All of the above means that performance should be measured using a combination of financial and non-financial measures.
Another important issue for candidates to note is that the basis of any performance measure must be clearly specified. How widely accepted measures such as ‘market share’ will be measured should be defined. Such definition indicates an understanding of the context in which the organisation operates. A useful, and widely used, basis for performance measures is that they should be ‘SMART’ (specific, measurable, achievable, realistic, time-bound). The need for measures to be measurable can often lead to a performance measurement system being biased towards financial measures. Candidates are therefore encouraged to make a deliberate effort to include qualitative measures – but to ensure that these are defined.
Drury[Reference 2] defines qualitative measures as ‘those factors that cannot be expressed in monetary terms’. From this it follows that ‘qualitative’ does not mean ‘non-numeric’, although it can often be difficult to decide how to convert a ‘qualitative’ issue into a numerical scale.

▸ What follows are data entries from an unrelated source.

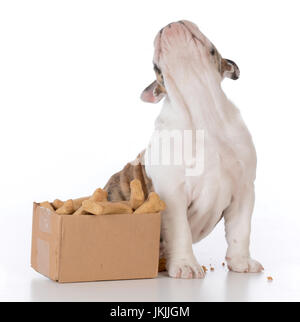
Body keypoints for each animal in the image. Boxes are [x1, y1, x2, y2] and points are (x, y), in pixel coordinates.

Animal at [105, 20, 262, 278]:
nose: (171, 22)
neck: (199, 104)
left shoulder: (244, 191)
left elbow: (241, 230)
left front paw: (241, 262)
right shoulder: (172, 195)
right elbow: (180, 232)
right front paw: (185, 265)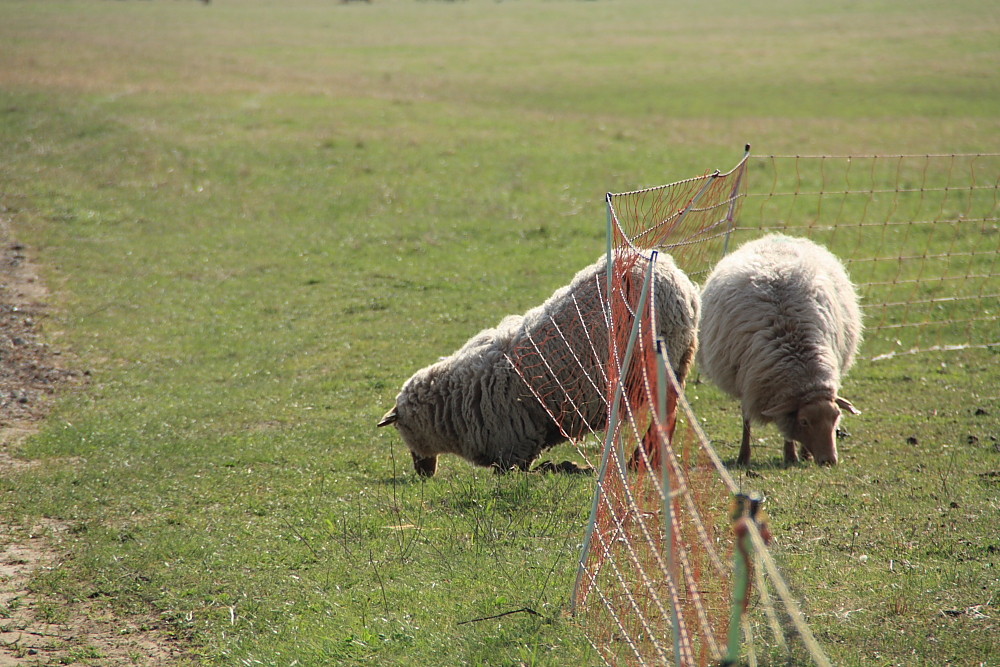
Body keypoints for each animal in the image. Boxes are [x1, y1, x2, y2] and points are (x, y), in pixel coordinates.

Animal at [378, 249, 700, 474]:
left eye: (402, 430)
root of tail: (674, 274)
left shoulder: (514, 442)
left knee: (665, 413)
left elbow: (517, 471)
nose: (422, 472)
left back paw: (639, 460)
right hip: (678, 359)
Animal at [696, 232, 860, 468]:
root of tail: (775, 236)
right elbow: (747, 419)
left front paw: (795, 455)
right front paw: (746, 456)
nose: (829, 461)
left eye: (836, 417)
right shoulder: (749, 382)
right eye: (804, 421)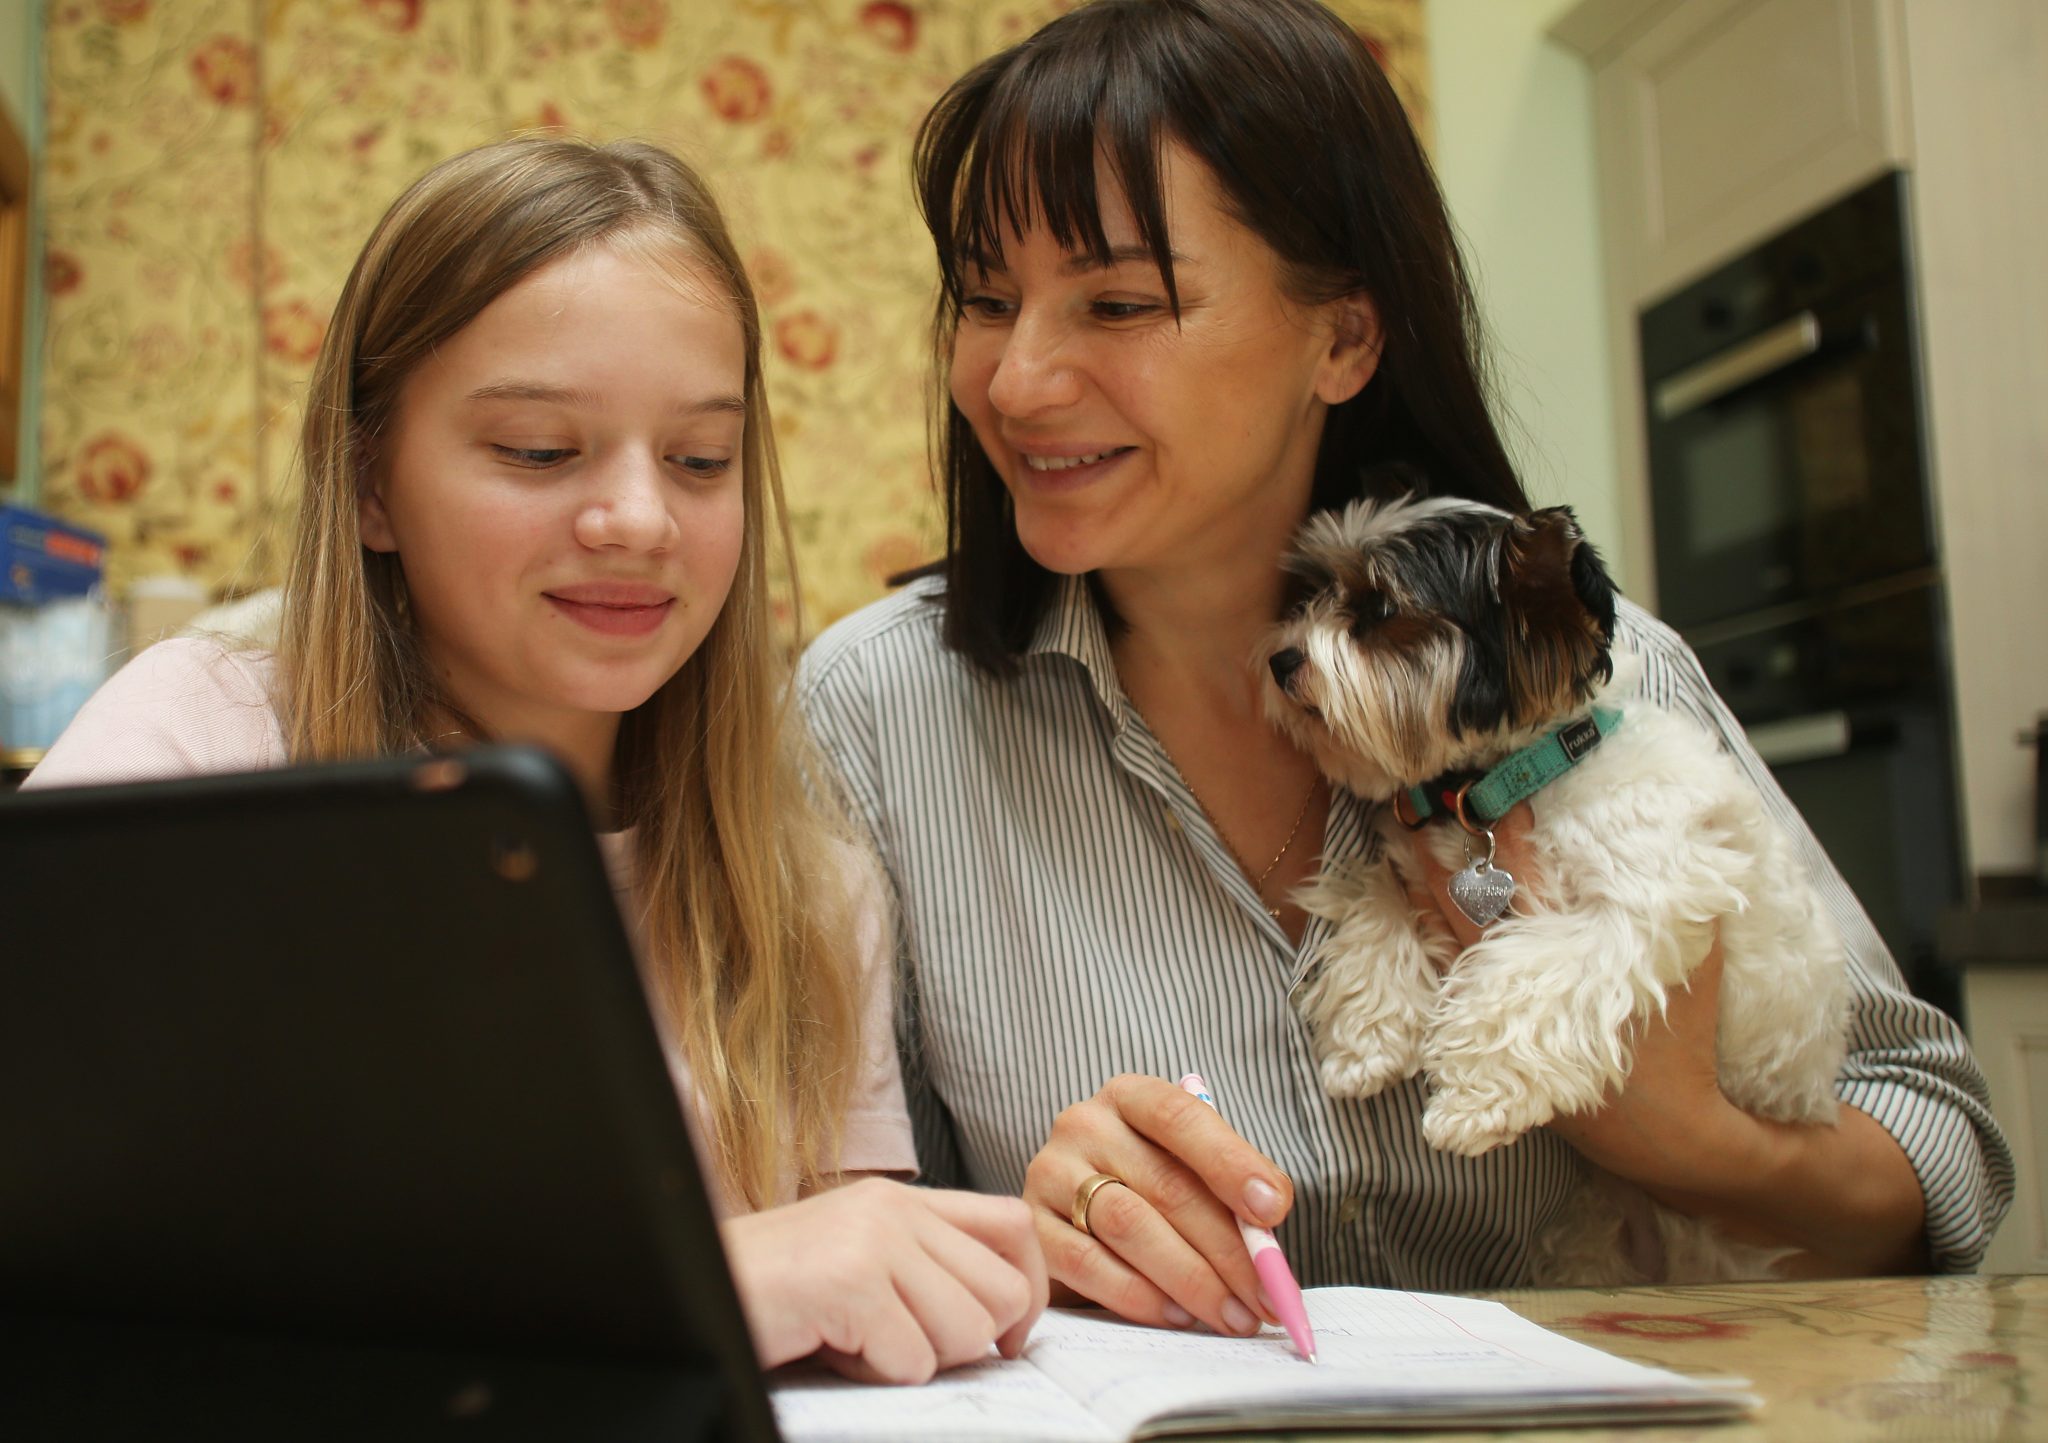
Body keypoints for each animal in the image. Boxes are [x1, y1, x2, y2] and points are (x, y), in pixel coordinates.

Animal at [1261, 490, 1850, 1285]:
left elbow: (1521, 978)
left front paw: (1469, 1099)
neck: (1502, 782)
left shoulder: (1631, 908)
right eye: (1316, 592)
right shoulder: (1415, 870)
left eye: (1380, 610)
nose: (1280, 657)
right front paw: (1365, 1039)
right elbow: (1375, 915)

The example of customer satisfaction from the project based on New Look may help to illustrate this. It goes without saying that customer satisfaction is an important qualitative objective for any organisation. However, what this actually means needs to be clarified. In the suggested solution, the measure is defined as ‘customers in the last month who had bought products in the last six months’. This is not by any means the only way in which customer satisfaction could be measured, but it is relevant and it meets the criteria of being specific (returning customers), measurable (number of customers), realistic (it focuses on a key issue for the business – customers), time bound (within six months). It does not address the requirement to be achievable as this would require specific knowledge of the business. However it follows that ongoing measurement would seek to encourage a continuous improvement in the level of performance achieved. Thus any candidates who made sensible suggestions as to the required level of performance would have been awarded marks.
What techniques could be used?
The purpose of this article is to place performance measurement in context, rather than to examine specific techniques, which will be discussed in future articles. However, candidates should note that much of the discussion in this article refers to the opportunity for expanded analysis provided by the project. When performance measurement is assessed in the exam, a demonstration of the ability to apply a technique will usually be required. Such a question will invariably include the need to discuss how the results of a technique should be applied, but such discussion will naturally be limited by the time constrained nature of an exam.

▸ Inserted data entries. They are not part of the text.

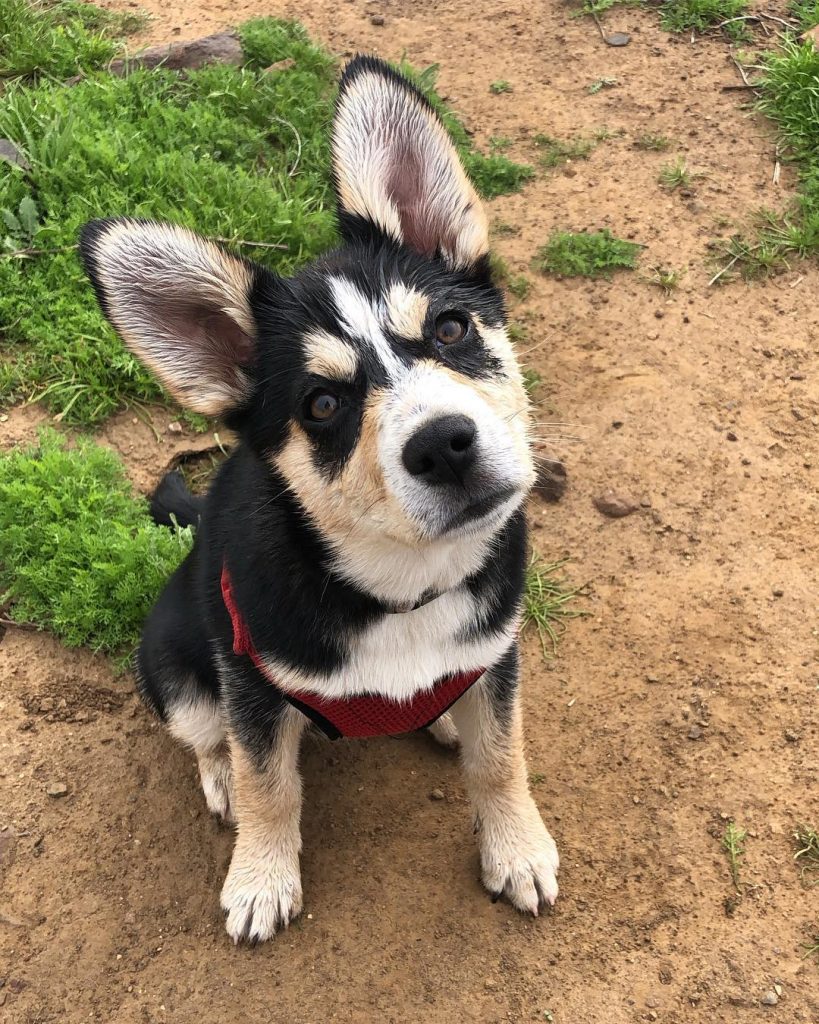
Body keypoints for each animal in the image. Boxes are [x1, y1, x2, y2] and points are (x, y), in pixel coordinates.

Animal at [79, 56, 561, 942]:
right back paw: (222, 780)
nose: (443, 444)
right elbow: (270, 782)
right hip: (173, 663)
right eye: (323, 404)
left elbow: (500, 755)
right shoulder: (247, 676)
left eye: (450, 329)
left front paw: (516, 848)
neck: (402, 589)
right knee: (208, 737)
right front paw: (260, 877)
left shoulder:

Candidates should therefore ensure that they understand the purpose, method of calculation, and application of the techniques specifically referred to in the Syllabus and Study Guide. Key points for performance measurement:
- consider the context
- select measures related to objectives
- justify your measures
- specify your measures
- include non-financial/qualitative measures.
Ronnie Patton is examiner for Module A
References
1 Kaplan, R S and Atkinson, A A, Advanced Management Accounting, Prentice Hall, 1998.
2 Drury, C, Management and Cost Accounting, sixth edn, Thompson, 2004.